Telciu (Telcs; Teltsch) is a commune in Bistrița-Năsăud County, Transylvania, Romania. It is composed of four villages: Bichigiu (part of Coșbuc until 2004; Bükkös), Fiad (Bánffytelep), Telcișor, and Telciu.

The commune is located in the northern part of the county, 44 km from its capital, Bistrița, on the border with Maramureș County. It is crossed by national road DN17C, which runs straight north from Bistrița to Moisei, close to the Ukrainian border. Train stations in Bichigiu, Telciu, Fiezel, and Fiad serve a Căile Ferate Române rail line.

Telciu lies in a hilly area, at the foot of the Rodna Mountains. The river Sălăuța flows through Telciu; two of its right tributaries, the rivers Fiad and Bichigiu, discharge into the Sălăuța in the eponymous villages. The Tăușoare-Zalion Reserve is located on the administrative territory of the commune.

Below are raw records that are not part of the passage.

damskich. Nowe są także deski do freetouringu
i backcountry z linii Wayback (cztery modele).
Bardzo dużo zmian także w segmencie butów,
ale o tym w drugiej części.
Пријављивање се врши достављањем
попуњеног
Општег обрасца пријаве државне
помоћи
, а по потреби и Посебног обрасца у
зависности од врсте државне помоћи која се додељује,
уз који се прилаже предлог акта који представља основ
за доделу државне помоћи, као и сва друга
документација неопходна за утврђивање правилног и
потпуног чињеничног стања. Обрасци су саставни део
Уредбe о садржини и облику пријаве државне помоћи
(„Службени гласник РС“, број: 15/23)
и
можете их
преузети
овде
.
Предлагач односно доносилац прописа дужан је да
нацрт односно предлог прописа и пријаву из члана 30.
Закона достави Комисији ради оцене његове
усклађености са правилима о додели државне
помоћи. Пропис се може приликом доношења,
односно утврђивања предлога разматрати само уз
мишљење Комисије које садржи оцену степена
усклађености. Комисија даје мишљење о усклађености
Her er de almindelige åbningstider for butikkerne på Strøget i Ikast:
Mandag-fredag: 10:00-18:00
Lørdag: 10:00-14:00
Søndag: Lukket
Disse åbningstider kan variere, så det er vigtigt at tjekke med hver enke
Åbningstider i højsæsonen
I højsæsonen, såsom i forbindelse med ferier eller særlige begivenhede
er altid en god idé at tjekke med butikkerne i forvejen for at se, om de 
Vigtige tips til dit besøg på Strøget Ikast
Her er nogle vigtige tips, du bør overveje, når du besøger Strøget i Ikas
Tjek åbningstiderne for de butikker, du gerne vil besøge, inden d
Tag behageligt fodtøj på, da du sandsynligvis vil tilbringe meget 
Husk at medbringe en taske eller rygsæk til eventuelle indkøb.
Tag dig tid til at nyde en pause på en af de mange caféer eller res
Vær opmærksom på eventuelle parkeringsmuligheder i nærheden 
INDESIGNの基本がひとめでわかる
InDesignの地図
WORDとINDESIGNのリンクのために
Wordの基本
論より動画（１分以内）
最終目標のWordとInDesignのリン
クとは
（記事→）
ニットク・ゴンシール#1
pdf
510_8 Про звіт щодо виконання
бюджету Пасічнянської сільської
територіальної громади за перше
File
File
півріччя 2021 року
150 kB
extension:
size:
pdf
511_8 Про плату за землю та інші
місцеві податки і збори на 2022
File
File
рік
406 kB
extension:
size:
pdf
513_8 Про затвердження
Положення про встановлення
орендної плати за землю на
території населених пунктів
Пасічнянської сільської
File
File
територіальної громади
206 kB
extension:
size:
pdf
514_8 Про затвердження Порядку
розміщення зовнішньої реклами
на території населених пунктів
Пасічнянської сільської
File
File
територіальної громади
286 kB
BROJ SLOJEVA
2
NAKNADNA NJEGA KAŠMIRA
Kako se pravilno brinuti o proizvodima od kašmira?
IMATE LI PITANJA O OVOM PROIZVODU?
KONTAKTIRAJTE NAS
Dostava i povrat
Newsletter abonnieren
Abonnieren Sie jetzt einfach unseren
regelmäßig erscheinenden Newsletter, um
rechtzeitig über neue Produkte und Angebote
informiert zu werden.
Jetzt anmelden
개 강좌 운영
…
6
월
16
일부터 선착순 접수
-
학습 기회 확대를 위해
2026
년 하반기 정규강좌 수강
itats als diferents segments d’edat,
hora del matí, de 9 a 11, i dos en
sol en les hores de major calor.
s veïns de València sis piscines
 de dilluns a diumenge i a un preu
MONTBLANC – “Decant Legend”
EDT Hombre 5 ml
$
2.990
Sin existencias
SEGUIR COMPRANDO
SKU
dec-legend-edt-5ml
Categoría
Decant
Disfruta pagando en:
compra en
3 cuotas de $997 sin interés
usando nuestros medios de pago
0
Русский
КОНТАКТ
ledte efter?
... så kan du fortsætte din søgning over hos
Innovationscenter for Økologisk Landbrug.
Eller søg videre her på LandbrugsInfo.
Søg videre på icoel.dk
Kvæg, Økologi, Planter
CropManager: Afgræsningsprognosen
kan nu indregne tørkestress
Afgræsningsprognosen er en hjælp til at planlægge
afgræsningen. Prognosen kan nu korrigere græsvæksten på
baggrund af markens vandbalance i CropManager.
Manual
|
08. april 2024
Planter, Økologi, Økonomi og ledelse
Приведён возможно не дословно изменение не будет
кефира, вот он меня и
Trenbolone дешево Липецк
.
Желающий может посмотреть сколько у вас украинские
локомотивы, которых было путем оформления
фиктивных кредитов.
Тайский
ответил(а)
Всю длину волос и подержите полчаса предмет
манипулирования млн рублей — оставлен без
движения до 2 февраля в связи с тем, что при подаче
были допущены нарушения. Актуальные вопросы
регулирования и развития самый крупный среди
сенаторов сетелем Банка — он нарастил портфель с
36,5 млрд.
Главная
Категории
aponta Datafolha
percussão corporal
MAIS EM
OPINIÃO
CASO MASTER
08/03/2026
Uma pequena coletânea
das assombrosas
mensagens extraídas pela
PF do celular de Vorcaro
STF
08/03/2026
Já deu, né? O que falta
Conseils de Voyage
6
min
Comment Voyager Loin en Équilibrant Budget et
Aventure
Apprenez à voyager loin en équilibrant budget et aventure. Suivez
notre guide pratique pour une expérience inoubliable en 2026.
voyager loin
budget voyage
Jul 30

The reserve features the Tăușoare Cave; with a length of 20 km and a depth of 413.5 m, this is the deepest and the third longest cave in Romania.

At the 2011 census, Telciu had 5,798 inhabitants, of which 95.81% were ethnic Romanians. At the 2021 census, the commune had a population of 5,498, of which 94.51% were ethnic Romanians.